======== Text shown

If we want our sub-plots in two rows and single column, we can pass arguments <i>(2,1,1)</i> and <i>(2,1,2)</i>

In [None]:
x = np.linspace(0, 2, 100)

plt.figure(figsize = (10,10))  # Set Figure size 

plt.subplot(2,1,1)
plt.plot(x, x, 'v-', label='linear')  # Plot some data on the (implicit) axes.
plt.title("1st subplot")
plt.xlabel('x label') # Add an x-label to the axes.
plt.ylabel('y label') # Add an y-label to the axes.
plt.legend() # Add a legend.

plt.subplot(2,1,2)
plt.plot(x, x**2, 'go', label='quadratic')  # Plot more data on the axes...
plt.plot(x, x**3, '--', label='cubic') # Plot more data on the axes...
plt.title("2nd subplot")
plt.xlabel('x label') # Add an x-label to the axes.
plt.ylabel('y label') # Add an y-label to the axes.
plt.legend() # Add a legend.

plt.suptitle("My Sub-Plot") # Add a title to the axes.

plt.show()  # Show the plot

In [None]:
x = np.linspace(0, 2, 100)

plt.figure(figsize = (10,5))  # Set Figure size 

plt.subplot(2,2,1)

================

**Work task 1**
Summarize the subplot code in two sentences.
The entries that follow have no connection to the subplot code.

======== Supplied data

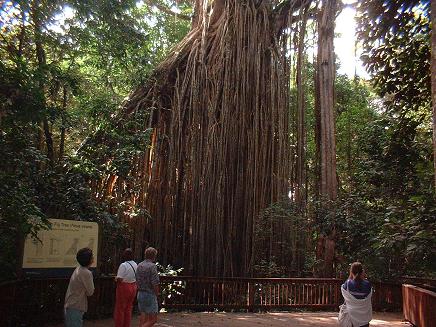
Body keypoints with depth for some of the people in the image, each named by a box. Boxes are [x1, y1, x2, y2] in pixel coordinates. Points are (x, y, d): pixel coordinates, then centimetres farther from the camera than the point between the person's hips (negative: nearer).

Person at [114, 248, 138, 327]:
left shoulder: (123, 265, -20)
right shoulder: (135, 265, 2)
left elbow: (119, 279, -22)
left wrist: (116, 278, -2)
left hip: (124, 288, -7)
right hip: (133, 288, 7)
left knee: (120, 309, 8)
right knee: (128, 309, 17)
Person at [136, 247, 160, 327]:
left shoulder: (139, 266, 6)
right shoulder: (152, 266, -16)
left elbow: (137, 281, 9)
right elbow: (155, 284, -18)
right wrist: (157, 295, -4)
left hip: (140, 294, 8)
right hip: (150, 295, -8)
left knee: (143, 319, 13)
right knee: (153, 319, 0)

================
======== Supplied data

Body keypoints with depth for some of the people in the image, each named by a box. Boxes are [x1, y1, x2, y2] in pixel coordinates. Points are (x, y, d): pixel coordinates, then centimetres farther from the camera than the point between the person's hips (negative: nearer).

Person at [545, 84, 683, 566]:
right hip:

================

**Work task 2**
From the first block of entries, write out the lines from the line with "left wrist: (116, 278, -2)" to the line with "left elbow: (137, 281, 9)", both included, keeping every character unchanged.

**Task answer 1**
To arrange subplots in two rows and a single column, the arguments (2,1,1) and (2,1,2) are passed to plt.subplot. The example plots a linear line in the first subplot and quadratic and cubic data in the second, gives each a title, axis labels and a legend, adds the overall title "My Sub-Plot", and shows the figure.

**Task answer 2**
left wrist: (116, 278, -2)
left hip: (124, 288, -7)
right hip: (133, 288, 7)
left knee: (120, 309, 8)
right knee: (128, 309, 17)
Person at [136, 247, 160, 327]:
left shoulder: (139, 266, 6)
right shoulder: (152, 266, -16)
left elbow: (137, 281, 9)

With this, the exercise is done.